Mandatée par les autres "Cnil" européennes, l'institution française a écrit à deux reprises à Google pour lui demander de repousser l'entrée en vigueur de sa nouvelle politique. Sans succès.

>> Quelle est la réponse de Google ?

Sur les délais, c'est non. Par crainte de "créer la confusion" chez ses quelque 350 millions d'utilisateurs, Google refuse de repousser l'entrée en vigueur de ses nouvelles règles. Dans une lettre publiée sur son blog consacré à la confidentialité des données, à l'attention de la directrice de la Cnil Isabelle Falque-Pierrotin, la firme américaine écrit qu'elle a informé en temps et en heure ses utilisateurs, qu'elle a à plusieurs reprises proposé à la Cnil de la rencontrer et qu'elle reste "ouverte à cet échange".

Elle se dit en outre confiante "dans le fait que notre nouvelle politique de confidentialité, simple, claire et transparente, respecte toutes les lois et principes européens en matière de protection des données personnelles".

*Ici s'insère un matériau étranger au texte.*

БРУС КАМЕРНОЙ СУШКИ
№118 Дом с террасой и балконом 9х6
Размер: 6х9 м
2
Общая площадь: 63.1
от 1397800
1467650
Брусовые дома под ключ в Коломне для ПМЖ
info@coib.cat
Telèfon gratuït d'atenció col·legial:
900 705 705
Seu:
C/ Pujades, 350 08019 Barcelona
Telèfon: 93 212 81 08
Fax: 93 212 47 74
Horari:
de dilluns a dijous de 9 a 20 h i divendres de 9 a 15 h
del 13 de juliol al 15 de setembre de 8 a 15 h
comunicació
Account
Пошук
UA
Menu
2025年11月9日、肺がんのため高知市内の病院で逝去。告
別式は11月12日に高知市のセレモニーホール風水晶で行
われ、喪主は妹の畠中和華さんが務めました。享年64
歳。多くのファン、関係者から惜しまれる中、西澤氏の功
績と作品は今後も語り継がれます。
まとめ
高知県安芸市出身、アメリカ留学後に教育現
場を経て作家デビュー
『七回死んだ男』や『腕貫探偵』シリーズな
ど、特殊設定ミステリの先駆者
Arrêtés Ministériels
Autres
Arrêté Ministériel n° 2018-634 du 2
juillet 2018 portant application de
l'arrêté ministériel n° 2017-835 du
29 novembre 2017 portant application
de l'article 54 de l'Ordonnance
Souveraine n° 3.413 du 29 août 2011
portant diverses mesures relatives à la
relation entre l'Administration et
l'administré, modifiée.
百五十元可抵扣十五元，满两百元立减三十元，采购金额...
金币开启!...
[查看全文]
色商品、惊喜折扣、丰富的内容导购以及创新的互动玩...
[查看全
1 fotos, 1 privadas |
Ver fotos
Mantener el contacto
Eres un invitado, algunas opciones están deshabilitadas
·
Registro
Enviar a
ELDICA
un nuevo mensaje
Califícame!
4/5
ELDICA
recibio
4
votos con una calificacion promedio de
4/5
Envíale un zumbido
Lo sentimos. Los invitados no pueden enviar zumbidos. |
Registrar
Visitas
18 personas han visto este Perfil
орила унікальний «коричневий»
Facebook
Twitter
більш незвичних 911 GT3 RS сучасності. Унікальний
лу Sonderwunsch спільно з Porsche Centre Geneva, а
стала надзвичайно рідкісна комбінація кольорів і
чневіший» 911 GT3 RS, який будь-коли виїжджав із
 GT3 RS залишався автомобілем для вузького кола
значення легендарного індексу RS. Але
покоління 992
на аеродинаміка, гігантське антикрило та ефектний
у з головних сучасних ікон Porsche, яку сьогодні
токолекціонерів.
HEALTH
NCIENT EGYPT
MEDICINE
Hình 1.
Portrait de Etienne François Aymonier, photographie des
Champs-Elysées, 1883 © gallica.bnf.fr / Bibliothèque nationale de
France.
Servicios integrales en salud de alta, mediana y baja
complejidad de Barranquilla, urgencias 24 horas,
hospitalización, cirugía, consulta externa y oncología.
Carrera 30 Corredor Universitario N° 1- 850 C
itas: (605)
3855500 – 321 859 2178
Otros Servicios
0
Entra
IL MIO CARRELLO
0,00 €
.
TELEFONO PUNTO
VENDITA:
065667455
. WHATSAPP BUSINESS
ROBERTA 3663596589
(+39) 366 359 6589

>> Quel pouvoir la Cnil peut-elle exercer sur Google ?

Le secrétaire général de la Cnil indique que l'institution va donc tester la nouvelle politique de vie privée "in situ". Et de détailler à Europe1.fr le calendrier : "Nous allons envoyer un questionnaire technique beaucoup plus complet à Google mi-mars. L’entreprise nous répondra probablement en avril. A la suite de quoi, nous nous réunirons avec nos homologues européens pour adopter une position commune, qui sera probablement arrêtée avant l’été."

Chaque Etat appliquera à partir de cette position commune une réponse nationale. S'il s'avère que Google enfreint la législation européenne, Yann Padova rappelle que la Cnil dispose d'un pouvoir de sanction, qu'elle a déjà exercée contre la firme dans l'affaire Street View, en la contraignant à payer une amende de 100.000 euros. "Mais l'enjeu n'est pas celui de la sanction financière. Google a besoin de la confiance de ses utilisateurs et ne peut donc pas prendre le risque d'un conflit avec les différentes Cnil européennes, qui détournerait les internautes de ses services. C'est un enjeu d'image important pour eux", explique le secrétaire général.